# New Member in North Georgia.



## SRF25 (Apr 27, 2016)

Hi Guys, first let me Thank You all. I have been gleaning information off this site for almost a year now. My friend gave me a 2003 PSE Triton last August, and I must admit, since then, I have been hooked. I took a black bear in September with it. I have recently upgraded to a 2010 Hoyt TurboHawk, and am really enjoying the "new" speed. I look forward to learning more, and continuing to become a better archer. Thanks Again, Sheldon.


----------



## Washtub (Nov 5, 2015)

Hello


----------



## bltefft (Sep 16, 2015)

Welcome. Are you anywhere near Dahlonega?

Bobby


----------



## SRF25 (Apr 27, 2016)

bltefft said:


> Welcome. Are you anywhere near Dahlonega?
> 
> Bobby


Just north of Dalton, east of Dahlonega.


----------



## Tim Roberts (Jul 13, 2002)

* SRF25.*





















.


----------



## greatthosu (Sep 13, 2012)

Welcome to the forum from Arizona.


----------



## bltefft (Sep 16, 2015)

SRF25 said:


> Just north of Dalton, east of Dahlonega.

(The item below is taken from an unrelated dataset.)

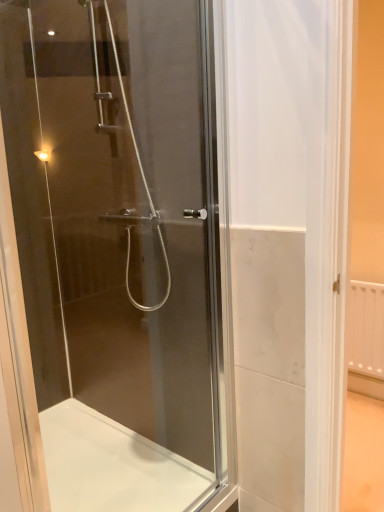
Describe the element at coordinates (117, 250) in the screenshot. I see `transparent glass shower door at center` at that location.

Measure the distance between transparent glass shower door at center and camera.

transparent glass shower door at center and camera are 3.86 feet apart.

Where is `transparent glass shower door at center`? The image size is (384, 512). transparent glass shower door at center is located at coordinates (117, 250).

I want to click on white glossy bath at lower center, so click(x=112, y=465).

Ok, I know where that is. The reason I asked was that myself and my wife are graduates of North Georgia College (it was called that back in 1973 and 76), NGC is in Dahlonega.

We live in Columbus.

Again, welcome to AT.

Bobby


----------



## doczerothree (Aug 24, 2009)

Welcome!!


----------



## SRF25 (Apr 27, 2016)

Yes sir, I served with a couple of guys who graduated from there as well. It's a great school.


----------



## 60X (Nov 8, 2002)

welcome aboard


----------



## beearcher (May 19, 2014)

Welcome to At from Texas


PSE Surge 70# SW


----------



## jm1827 (Apr 22, 2015)

Welcome from NJ


----------



## South Man (Jul 12, 2008)

Welcome to AT!
I am between Calhoun and Rome GA

Sent from my iPhone using Tapatalk


----------



## jeremy44230 (Jan 31, 2009)

Welcome


----------